46 thoughts on “Thoughts on Madiba’s Death

  1. There are only a few greats in the political real world. Mandela was one of them. A true statesman, and I'm glad you've written so well about him here, Misha. Kudos to you, and thank you for giving us an insider's view of a great one's passing and why he is a great one.

  2. Wow, you need to make sure you write these things down. Tell them to your children and grandchildren. You lived history, and unless people like you tell your stories, the feelings and hopes of the people will be forgotten and glossed over in a couple of sentences in an out of date history book.

    Thanks for sharing with us.

  3. You have a unique perspective, so it was a bit of a learning experience just to read a familiar tale with your slant. Thank you for sharing. Understanding the level of discontent makes the ultimate outcome all the more incredible.

  4. This is a very interesting post – we don't hear from the other perspective very often. I can imagine how confusing it would have been to you as a child, but I love that you first noticed him because of his smile.

  5. Hi Misha,

    Was hoping to read a perspective from you on all that has transpired. His legacy must be that the nation will find a newer, stronger unity. The Rainbow Nation reaches out and realises that the ideals of Mr. Mandela saw this world become the Rainbow Planet.

    From mistrust and suspicion, came trust and love. Thank you for such articulate thoughts, Misha.

    In peace and hope,


  6. Thanks for your insights from someone on the inside. I remember the feelings of celebration when Mandela was released, but never before appreciated how these events would look and feel to the white South Africans at that time. It just seemed like the country calmly settled down and got on with its life, with no realization just what a remarkable achievement that really was!

  7. I really appreciate you sharing your view (and personal experience) about this with us. With all the contradictory print over the years, I've never known what really had gone on there. Loved your words, here!

  8. Wow, this was a great take on the whole situation, one that I haven't heard before.

    Thanks for sharing this. I liked the real emotion I got from you.
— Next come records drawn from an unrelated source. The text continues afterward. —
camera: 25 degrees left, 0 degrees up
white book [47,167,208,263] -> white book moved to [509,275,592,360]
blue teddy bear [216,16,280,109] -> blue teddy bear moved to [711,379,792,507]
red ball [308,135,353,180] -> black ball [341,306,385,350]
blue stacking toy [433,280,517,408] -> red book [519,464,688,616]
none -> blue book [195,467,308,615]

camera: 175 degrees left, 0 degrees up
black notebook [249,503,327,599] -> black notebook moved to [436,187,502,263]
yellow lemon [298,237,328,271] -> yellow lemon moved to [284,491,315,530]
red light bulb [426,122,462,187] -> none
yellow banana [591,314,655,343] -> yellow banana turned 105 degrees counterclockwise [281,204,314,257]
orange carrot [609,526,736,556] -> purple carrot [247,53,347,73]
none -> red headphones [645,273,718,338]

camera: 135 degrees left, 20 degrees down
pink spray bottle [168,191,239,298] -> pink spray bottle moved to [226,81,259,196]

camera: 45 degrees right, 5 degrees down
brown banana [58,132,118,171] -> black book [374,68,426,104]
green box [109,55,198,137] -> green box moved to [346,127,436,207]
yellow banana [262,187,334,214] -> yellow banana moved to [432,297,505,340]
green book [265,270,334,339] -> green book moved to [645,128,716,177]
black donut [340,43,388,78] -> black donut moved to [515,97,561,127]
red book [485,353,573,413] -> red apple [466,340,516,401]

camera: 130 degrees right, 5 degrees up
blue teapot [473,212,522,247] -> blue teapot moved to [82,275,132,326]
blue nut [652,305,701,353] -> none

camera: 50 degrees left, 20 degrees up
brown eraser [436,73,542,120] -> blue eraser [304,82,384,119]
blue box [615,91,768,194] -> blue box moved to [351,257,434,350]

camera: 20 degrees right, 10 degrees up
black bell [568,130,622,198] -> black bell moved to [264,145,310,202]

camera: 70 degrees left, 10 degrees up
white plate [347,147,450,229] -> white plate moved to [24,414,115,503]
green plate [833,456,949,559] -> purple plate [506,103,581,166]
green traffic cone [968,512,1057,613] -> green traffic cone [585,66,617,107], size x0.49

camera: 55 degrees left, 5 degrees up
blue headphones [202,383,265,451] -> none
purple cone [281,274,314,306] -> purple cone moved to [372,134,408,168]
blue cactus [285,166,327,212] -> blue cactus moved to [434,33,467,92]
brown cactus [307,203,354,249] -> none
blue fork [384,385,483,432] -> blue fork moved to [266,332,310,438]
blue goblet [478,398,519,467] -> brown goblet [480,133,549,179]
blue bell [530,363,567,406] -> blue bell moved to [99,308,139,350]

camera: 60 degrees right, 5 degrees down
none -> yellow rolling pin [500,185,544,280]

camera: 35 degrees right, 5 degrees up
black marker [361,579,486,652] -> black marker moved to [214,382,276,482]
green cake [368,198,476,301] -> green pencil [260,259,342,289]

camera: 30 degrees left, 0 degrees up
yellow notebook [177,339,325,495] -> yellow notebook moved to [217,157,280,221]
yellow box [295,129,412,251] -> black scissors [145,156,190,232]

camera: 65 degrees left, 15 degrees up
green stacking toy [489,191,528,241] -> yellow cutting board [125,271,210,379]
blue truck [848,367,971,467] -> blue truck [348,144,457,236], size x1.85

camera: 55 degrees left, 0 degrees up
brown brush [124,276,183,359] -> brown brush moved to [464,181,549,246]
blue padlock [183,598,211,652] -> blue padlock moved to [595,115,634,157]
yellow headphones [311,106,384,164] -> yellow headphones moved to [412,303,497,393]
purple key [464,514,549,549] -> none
I'm going to spread this around a bit. I have some friends who may find this interesting.

  9. I like the straightforward honest views you shared about your life, and what it was like living in South Africa during the apartheid era. The article is interesting and worth pondering. It is a lovely tribute to Nelson Mandela.

  10. Yeah. To be honest, I'm careful of sharing SA stuff from my point of view, because people really don't have a clue, and it's sometimes better to just not try to explain.

    This time, though, I had to try and put my feelings into words.

  11. Yeah. Interestingly, no matter how many people were negative, I couldn't see such a nice-looking man doing such harm, so I never really worried.

    The innocence of babes, I assume. πŸ˜€

  12. Wow. This is a very passionate, eye-opening, and prolific post. I'm glad you shared this. I've only seen and read news stories about what was going on over there in South Africa. The US school system seems to blow over the rest of the world's history current and past focusing on America only. Even as an adult, I always feel in the dark unless I'm fortunate to meet someone from another country or read a book on the subject.